### Work to complete
Please repeat the records exactly, keeping the pictures out.

### Records to use
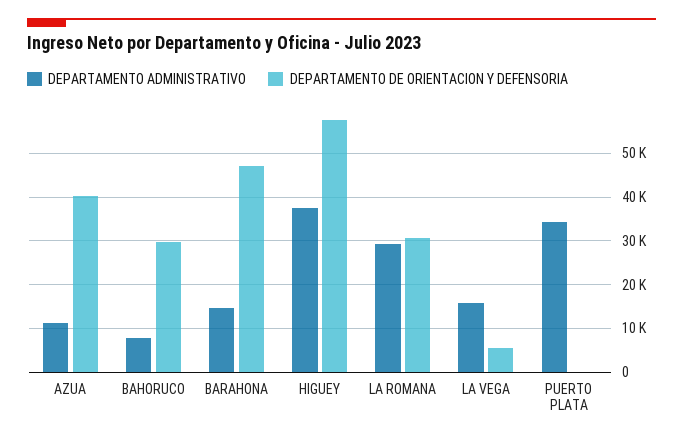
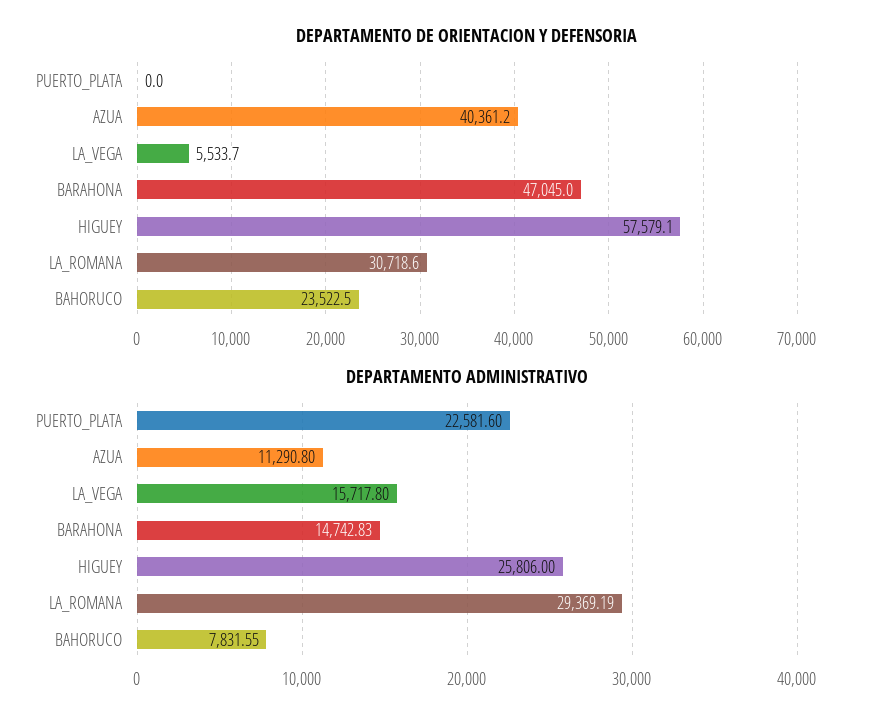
  {
    "DEPARTAMENTO ADMINISTRATIVO": {
      "AZUA": 11290.8,
      "BAHORUCO": 7831.55,
      "BARAHONA": 14742.83,
-     "HIGUEY": 38000,
+     "HIGUEY": 25806,
      "LA ROMANA": 29369.19,
      "LA VEGA": 15717.8,
-     "PUERTO PLATA": 34000
+     "PUERTO PLATA": 22581.6
    },
    "DEPARTAMENTO DE ORIENTACION Y DEFENSORIA": {
      "AZUA": 40361.2,
-     "BAHORUCO": 30000,
+     "BAHORUCO": 23522.5,
      "BARAHONA": 47045,
      "HIGUEY": 57579.1,
      "LA ROMANA": 30718.6,
      "LA VEGA": 5533.7,
      "PUERTO PLATA": 0
    }
  }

### Solution
  {
    "DEPARTAMENTO ADMINISTRATIVO": {
      "AZUA": 11290.8,
      "BAHORUCO": 7831.55,
      "BARAHONA": 14742.83,
-     "HIGUEY": 38000,
+     "HIGUEY": 25806,
      "LA ROMANA": 29369.19,
      "LA VEGA": 15717.8,
-     "PUERTO PLATA": 34000
+     "PUERTO PLATA": 22581.6
    },
    "DEPARTAMENTO DE ORIENTACION Y DEFENSORIA": {
      "AZUA": 40361.2,
-     "BAHORUCO": 30000,
+     "BAHORUCO": 23522.5,
      "BARAHONA": 47045,
      "HIGUEY": 57579.1,
      "LA ROMANA": 30718.6,
      "LA VEGA": 5533.7,
      "PUERTO PLATA": 0
    }
  }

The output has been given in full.